Walmart Inc. and Paramount Global have partnered up to offer a free streaming bonus for subscribers of Walmart+, the big-box retailer’s shipping service.
Walmart+ members will soon get free access to stream Paramount+ content as part of a move to better compete against Amazon’s Prime membership program, according to an announcement from the retail giant.
Walmart+ will stay priced at $98 a year or $12.95 a month. Starting in September, it will include the Paramount+ Essential Plan, zero-cost shipping, and discounts on gasoline, according to the Arkansas-based brick-and-mortar retail behemoth.
In contrast, an Amazon Prime membership currently costs $139 a year, or $14.99 a month, and includes the Amazon Video service, original programming, and free gaming, among other perks.
The Paramount+ Essential Plan is an ad-included streaming package that offers a variety of original content such as “1883” and “Star Trek: Strange New Worlds,” along with the preschool franchise “PAW Patrol,” recent blockbuster films such as “Sonic the Hedgehog 2,” and live sports.
The drawback to the streaming bonus is the ads.
The Paramount+ Premium plan allows users to stream commercial-free, while Paramount+ Essential offers limited commercials, according to Showtime Networks Inc., a wholly-owned subsidiary of Paramount.

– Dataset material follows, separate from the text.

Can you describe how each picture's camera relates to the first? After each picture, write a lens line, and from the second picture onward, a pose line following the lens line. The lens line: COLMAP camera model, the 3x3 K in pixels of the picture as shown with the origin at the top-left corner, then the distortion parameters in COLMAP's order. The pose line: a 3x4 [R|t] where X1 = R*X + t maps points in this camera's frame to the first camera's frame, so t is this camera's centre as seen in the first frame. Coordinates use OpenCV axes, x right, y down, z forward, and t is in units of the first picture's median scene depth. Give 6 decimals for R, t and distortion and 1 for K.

Walmart has never disclosed the number of members it has signed up to Walmart+ but said on Monday that it had had monthly growth in membership since its launch in September 2020.
Neither Walmart nor New York-based Paramount Global disclosed the terms of their deal. Still, both companies are likely to see a boost in subscriber count from the partnership.

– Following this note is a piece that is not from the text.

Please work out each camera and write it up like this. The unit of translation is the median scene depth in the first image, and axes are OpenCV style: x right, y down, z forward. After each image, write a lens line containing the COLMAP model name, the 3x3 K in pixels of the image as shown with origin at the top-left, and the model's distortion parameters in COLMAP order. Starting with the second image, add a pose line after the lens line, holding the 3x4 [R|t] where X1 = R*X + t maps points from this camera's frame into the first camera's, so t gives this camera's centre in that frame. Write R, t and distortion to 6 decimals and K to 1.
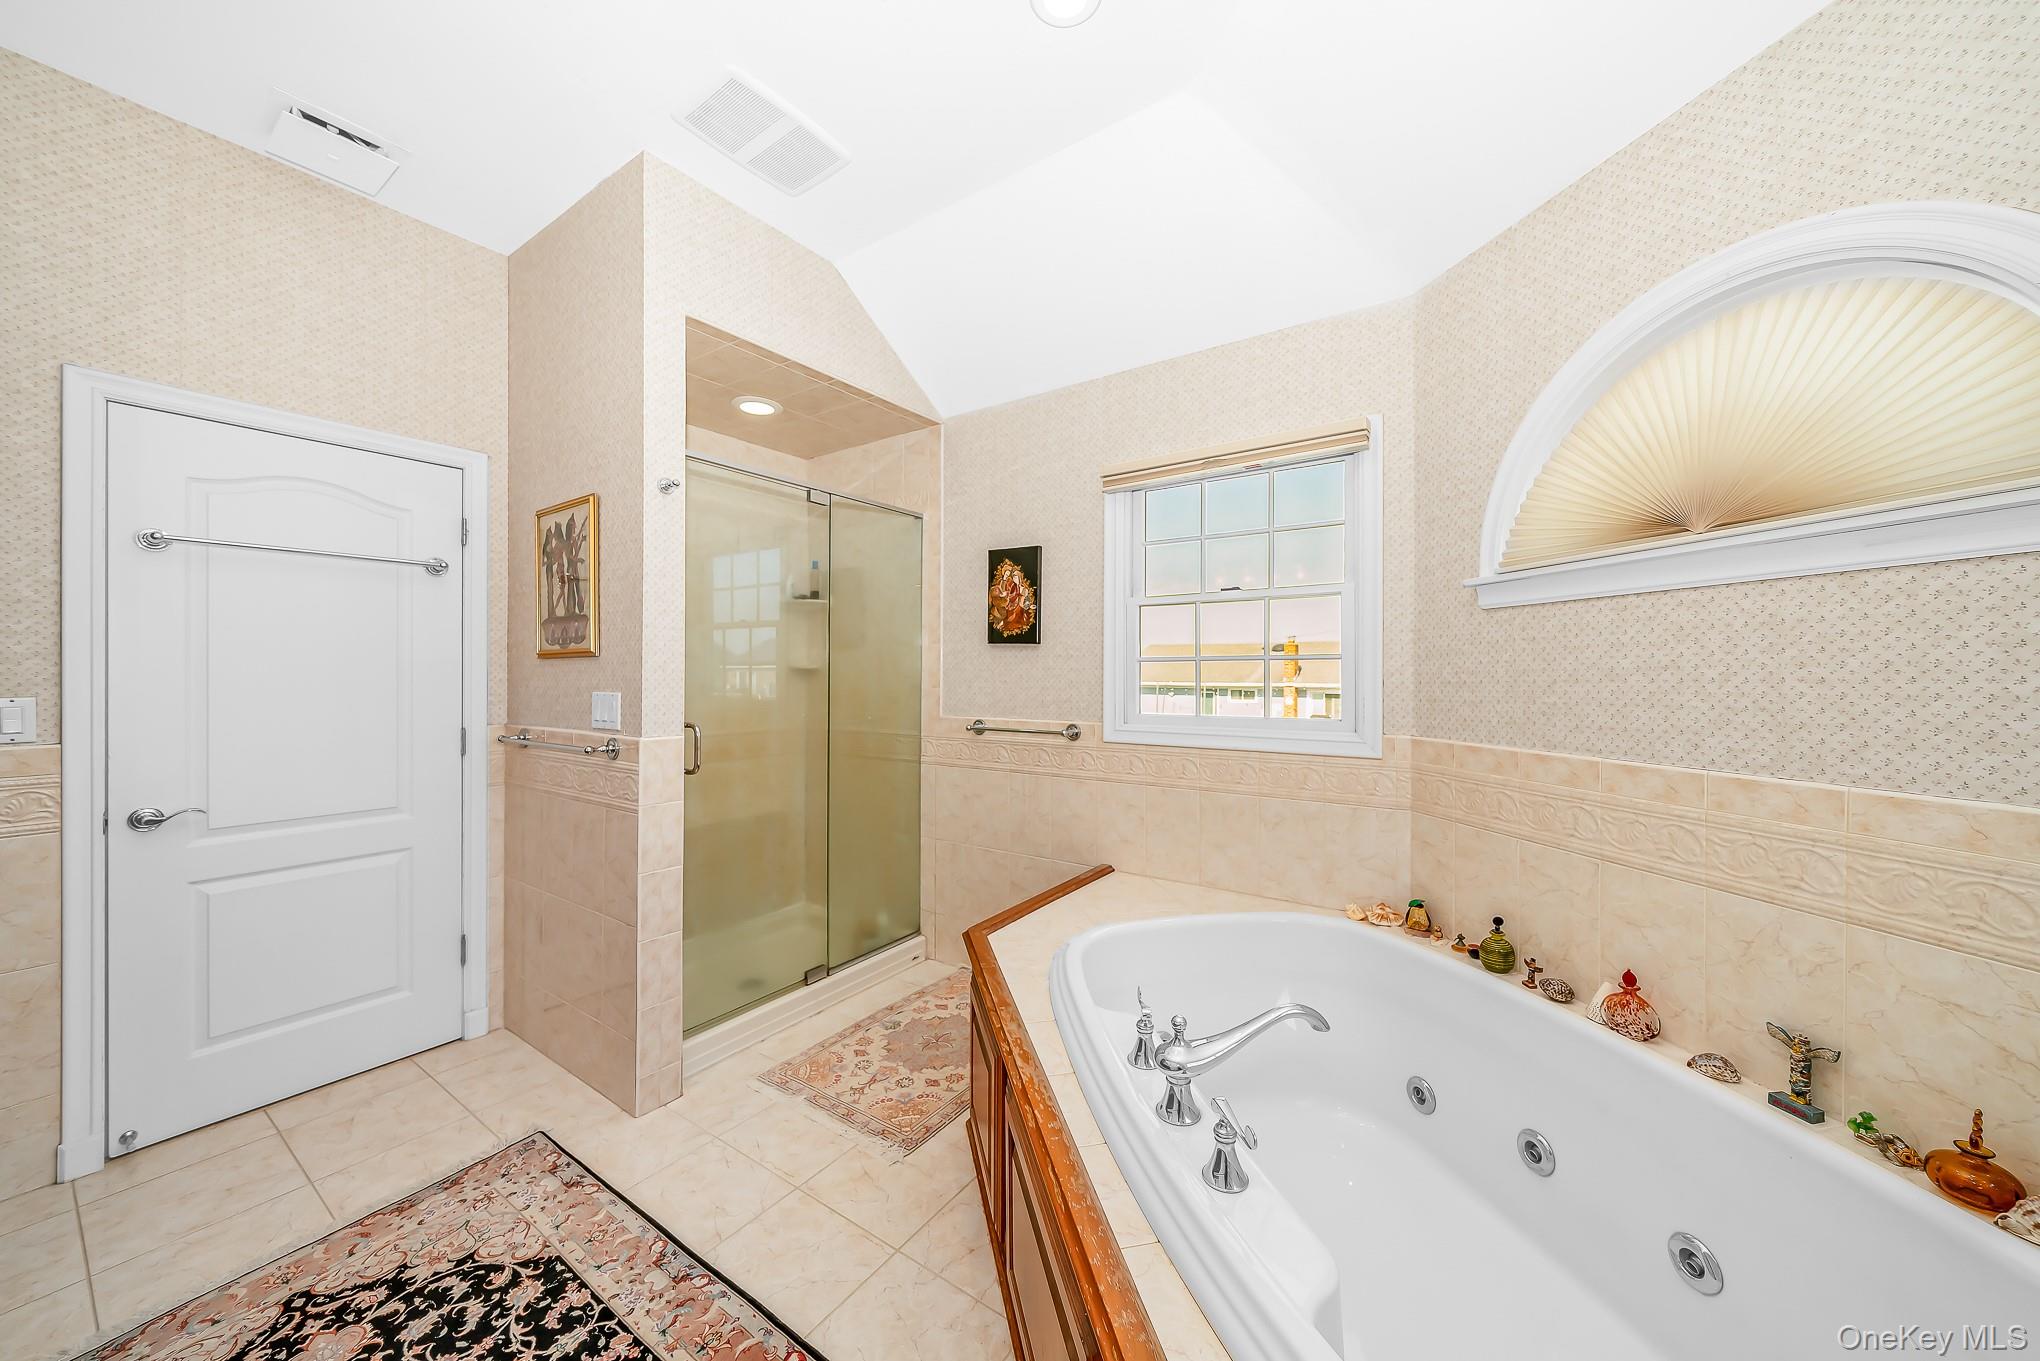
lens RADIAL K [[721.3, 0, 1017.4], [0, 721.3, 680.6], [0, 0, 1]] dist [-0.000150, -0.000059]
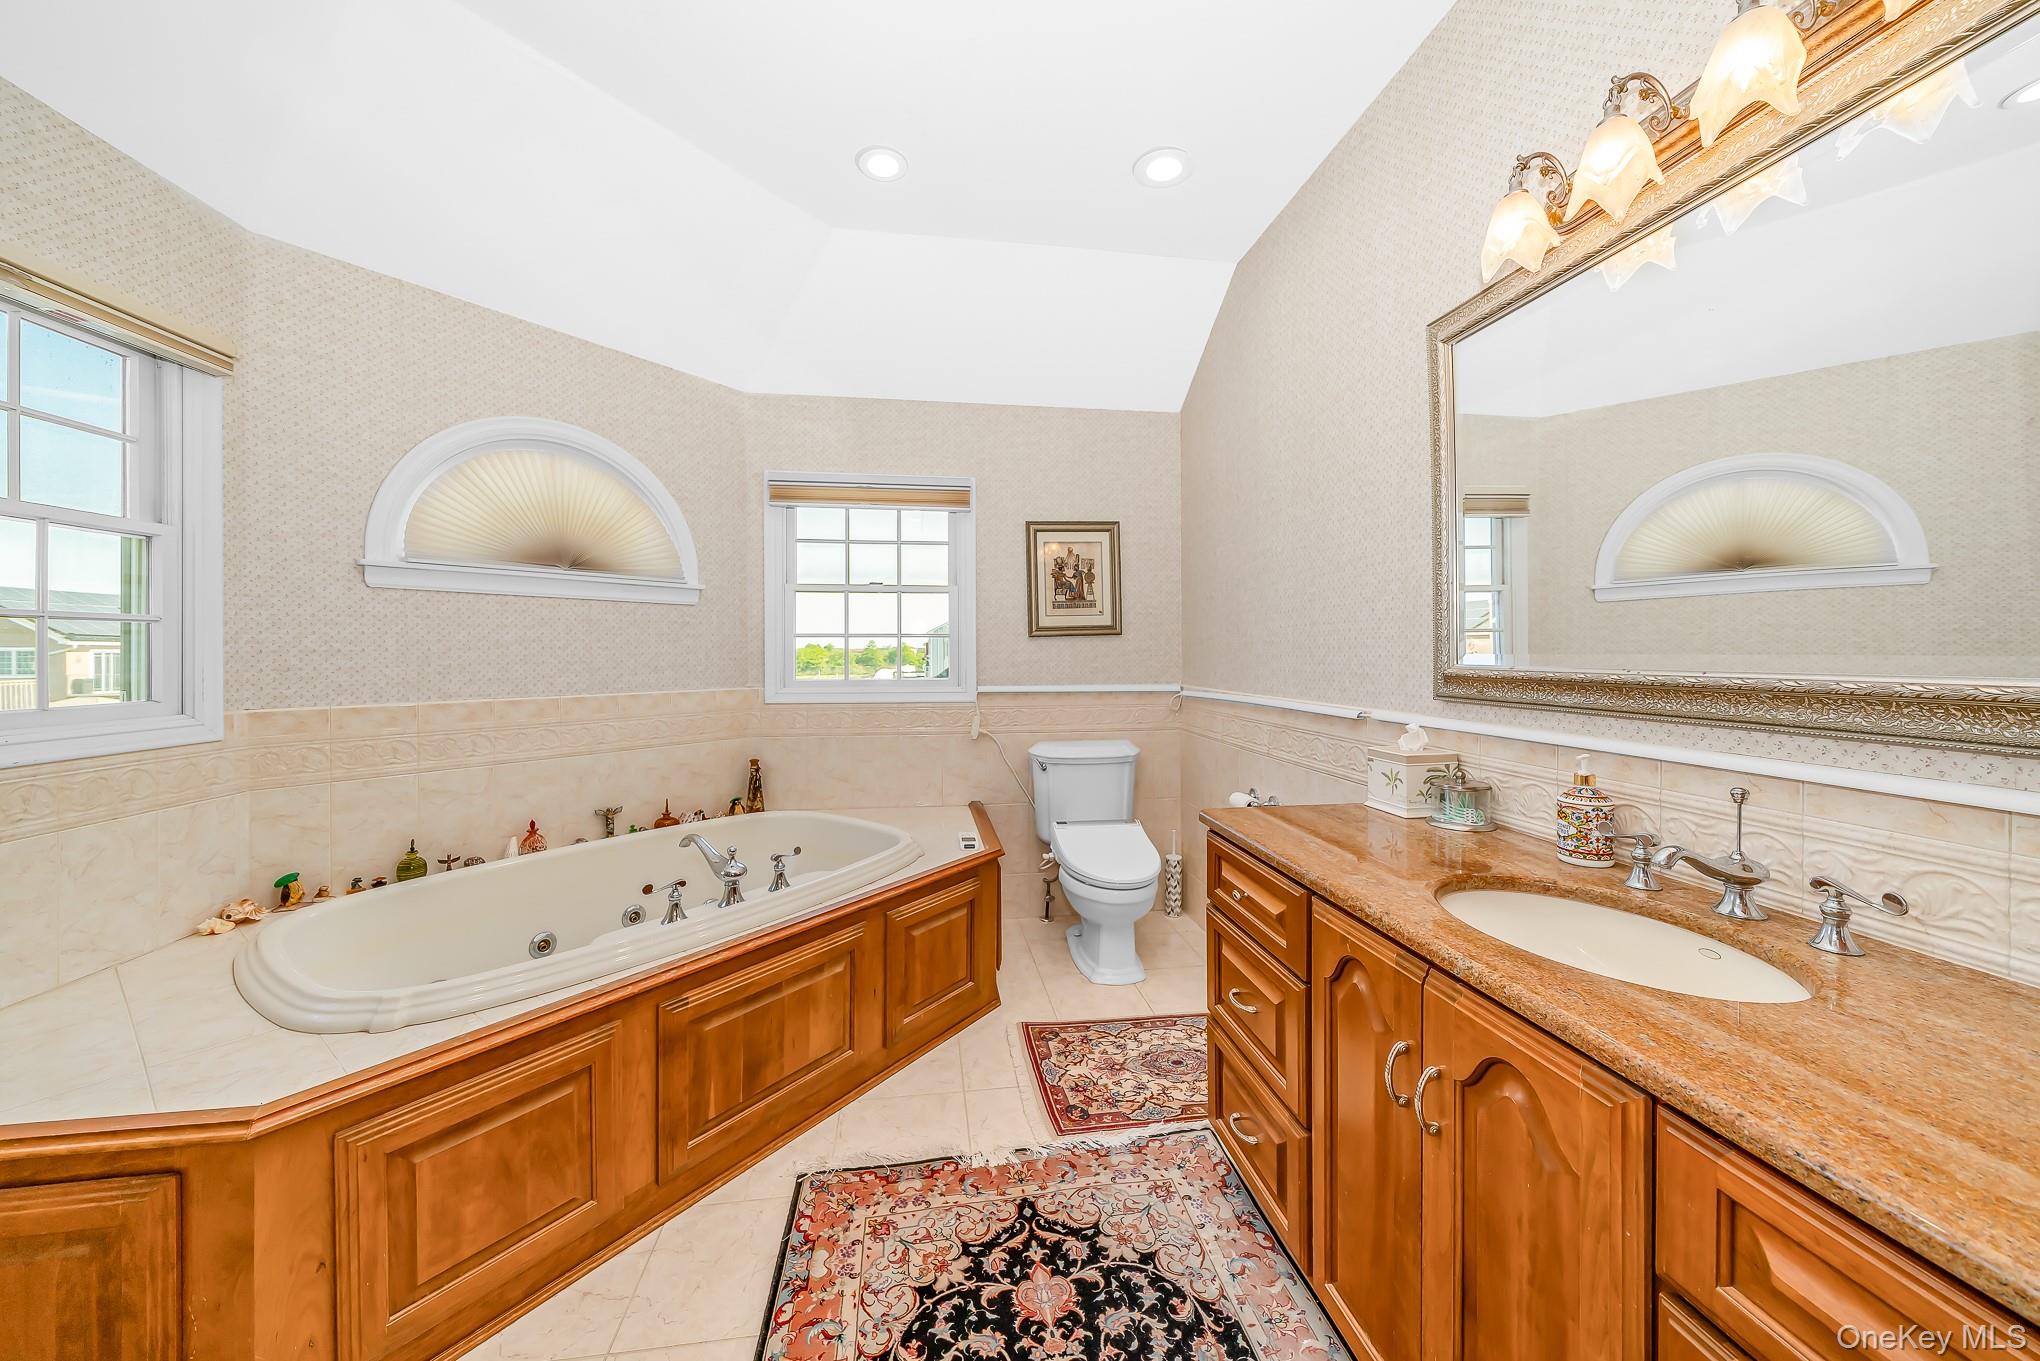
lens RADIAL K [[721.3, 0, 1012.8], [0, 721.3, 648.8], [0, 0, 1]] dist [-0.000150, -0.000059]
pose [[-0.680690, 0.000352, 0.732572, -0.995010], [0.005029, 0.999979, 0.004193, 0.000089], [-0.732554, 0.006538, -0.680677, 1.148060]]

For Paramount+, increasing its subscriber base would help it stay competitive against other legacy entertainment companies that have moved to streaming. These competitors include Peacock, HBO Max, and Disney+.
Recently, Disney+ surpassed Netflix in total subscribers, dethroning the original streaming giant for the first time in history and further intensifying the streaming wars.